What if the ups and downs of GDP represented your productivity? According to October 2023 figures, the UK economy grew by 0.3% following a sharp fall in July.
The broader picture, however, tells a different yet consistent story. According to research from the University of Sussex and the University of Loughborough, Britain’s productivity growth over the past decade is the worst since the start of the Industrial Revolution.
Does this picture accurately capture your effort at work? Is it indicative of your performance? The answer may surprise you.
While we don’t normally think of our output at work as a national agenda item, it may be time to think differently.
Individually, we represent a cellular element of a larger organism. Employee > team > department > company > society > country, we collectively influence productivity. So, any deficiency in individual and collective input affects output.
It’s not just about us though. It’s also about overcoming the opposing forces which attempt to undermine our best efforts and the energy required to drive through these challenges.
What if, just like GDP, you could quantify these success factors within every level or a business? You’d be able to identify the conditions that help or hinder productivity and trace individual contributions to national flourishing.
At Shape, our work has helped us identify these factors. These are:
You and your health
Physically and psychologically healthy employees have fewer absences from work, are more focused, and less likely to leave the company.
Nutrition, exercise, sleep, stress and relationships support improved productivity. Our data at Shape shows that simply incorporating sufficient weekly exercise can improve productivity by 1.6 times.
Factors outside of work, such as care responsibilities, commuting times, and regularly working after hours profoundly impact work output but are largely ignored.
Shape data suggests that even a single factor, like poor work-life balance, compromises the ability to excel at work by nearly three times.
A good job fit is a key part of assessing job satisfaction and can increase the chances of an employee flourishing by 36%.
Role variety, healthy challenge, resource sufficiency and workload manageability tell a real picture of productivity enablement.

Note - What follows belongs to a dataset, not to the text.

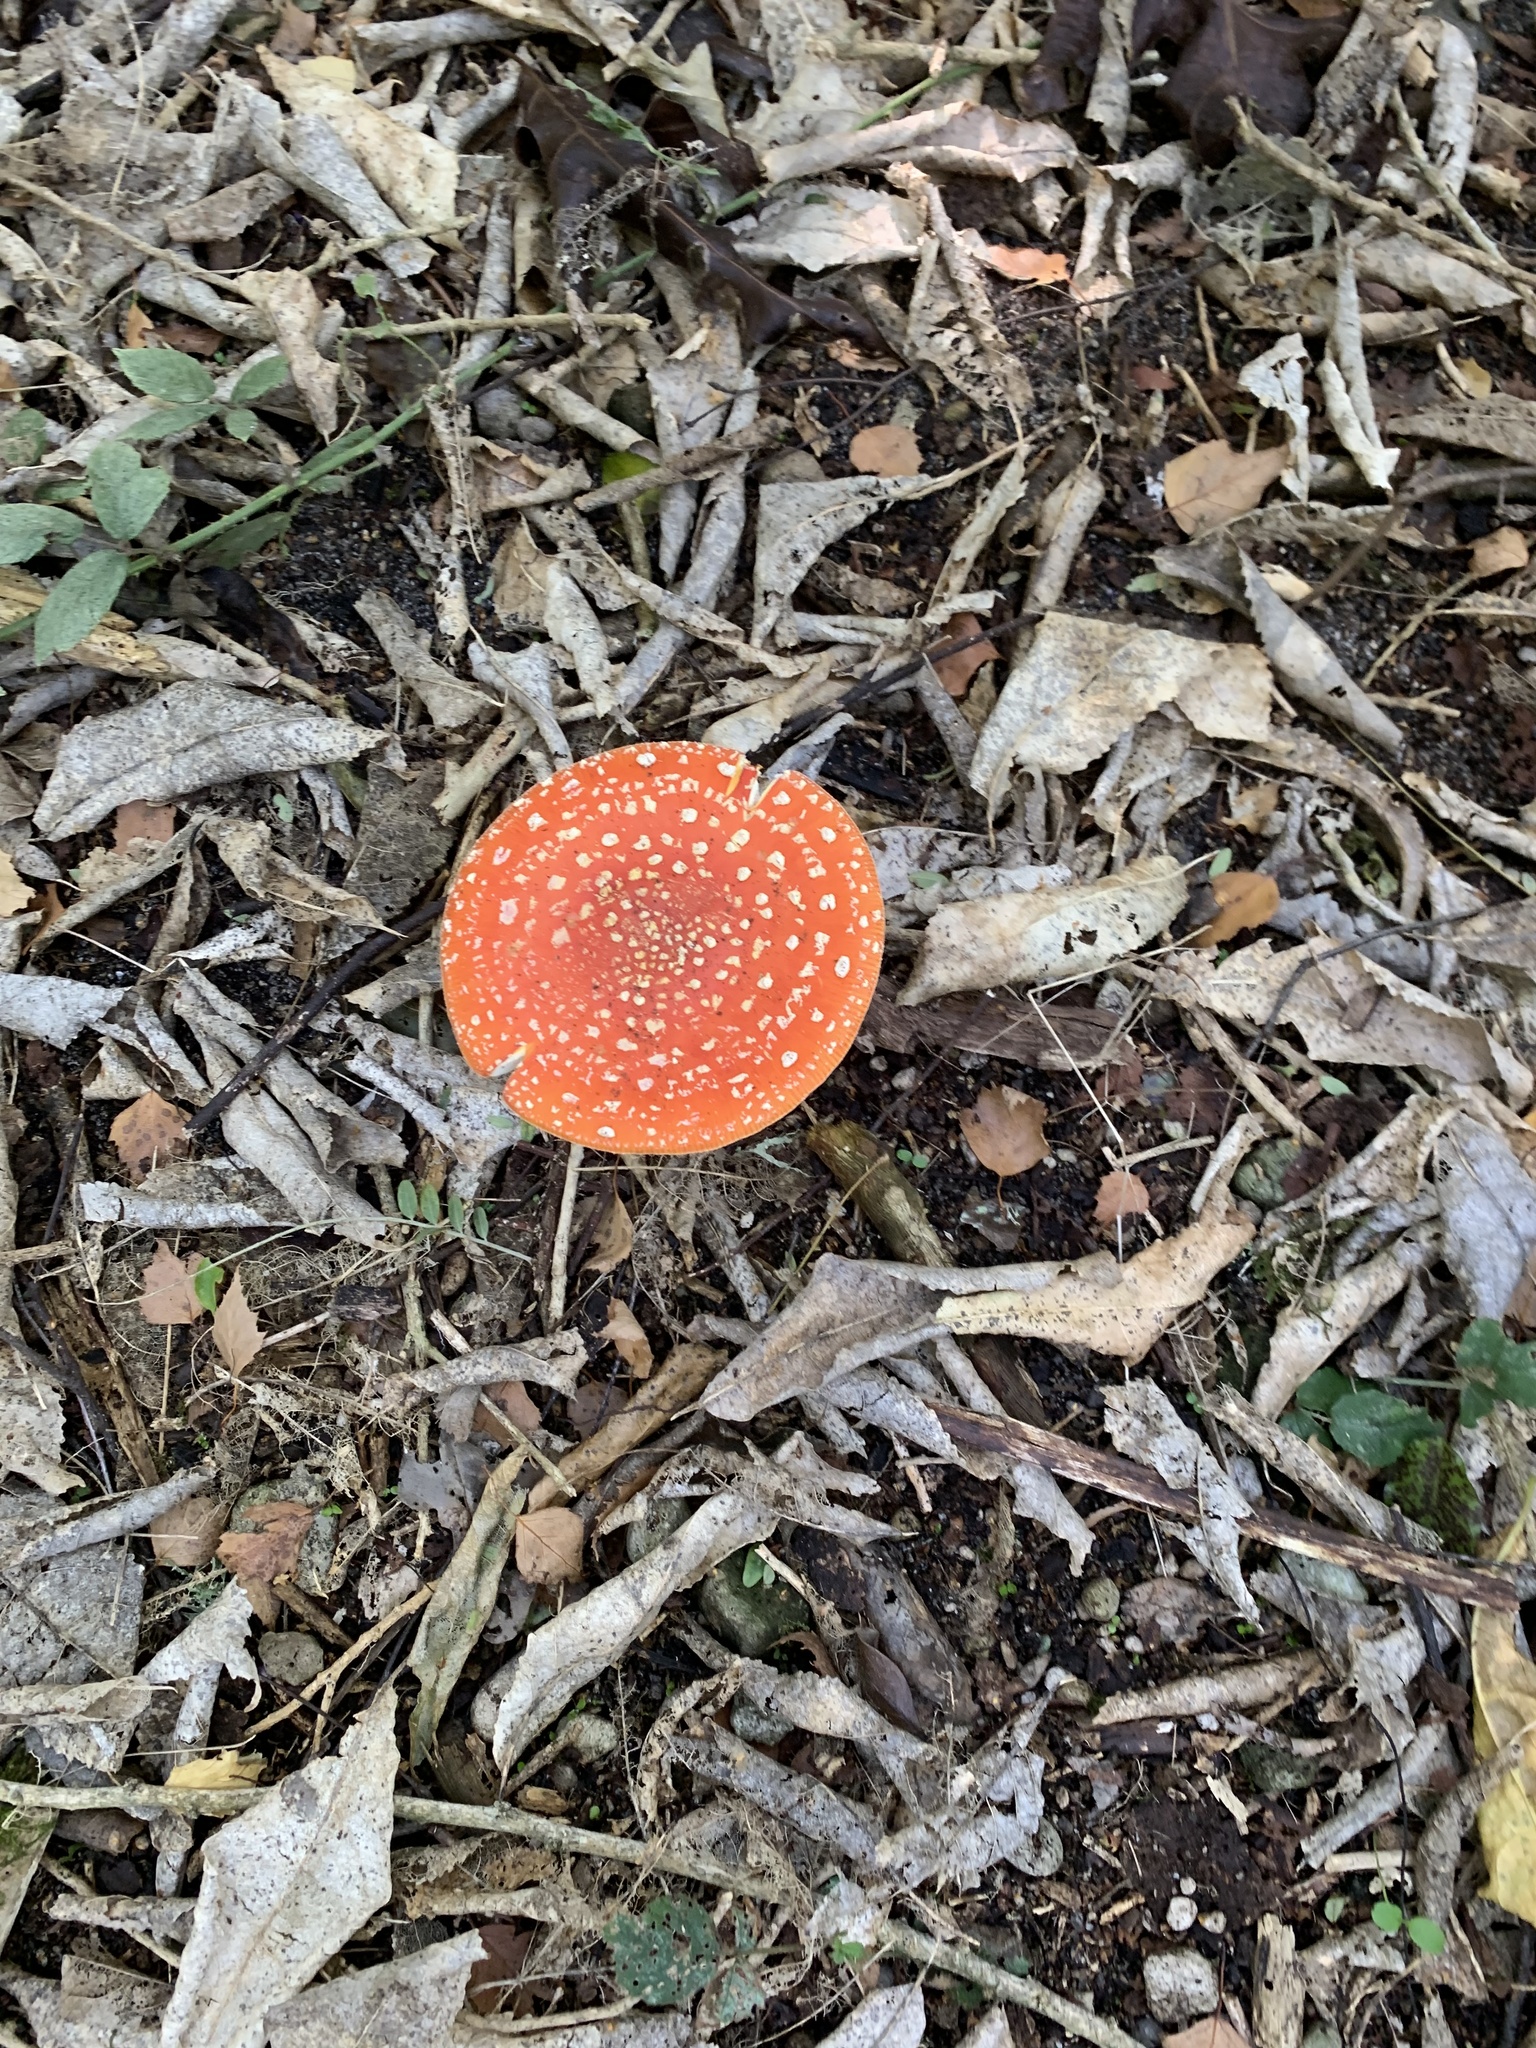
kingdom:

Co-workers, teams and managers make a difference
Measuring engagement and commitment topics tells us employees who feel valued and treated with respect are 50% more likely to positively anticipate coming to work.
Employer recognition and career prospects also play a notable role in reducing employee turnover and enhancing productivity.
Co-worker dynamic is all about positive working relations within teams and proven to boost flourishing by 34%. Measuring team success through good communication, willingness to tackle difficult issues and openness to new ideas is vital in every workplace.
Helping workers to flourish
Manager style, corporate culture and business essentials provide insights on whether the right support, systems, culture and guidance are in place to empower optimal employee contribution. Good managerial support alone increases employee’s ability to flourish.
Finally, work environments make a material difference in productivity. We found having up-to-date software alone helps employees to flourish. Small but significant factors like the quality of workstations, disruptions, and IT facilities affect productivity daily.
An extensive study by Shape found 120 measurable factors that, when in balance, empower every employee, manager and executive to produce their best work.
You can make a difference
As HR professionals, we sit at the perfect intersection to measure not just employee actions but how they influence the overall productivity and profitability of businesses and nations.
Employee’s flourishing in precisely the right areas will help all businesses and organisations to deliver higher productivity and higher growth.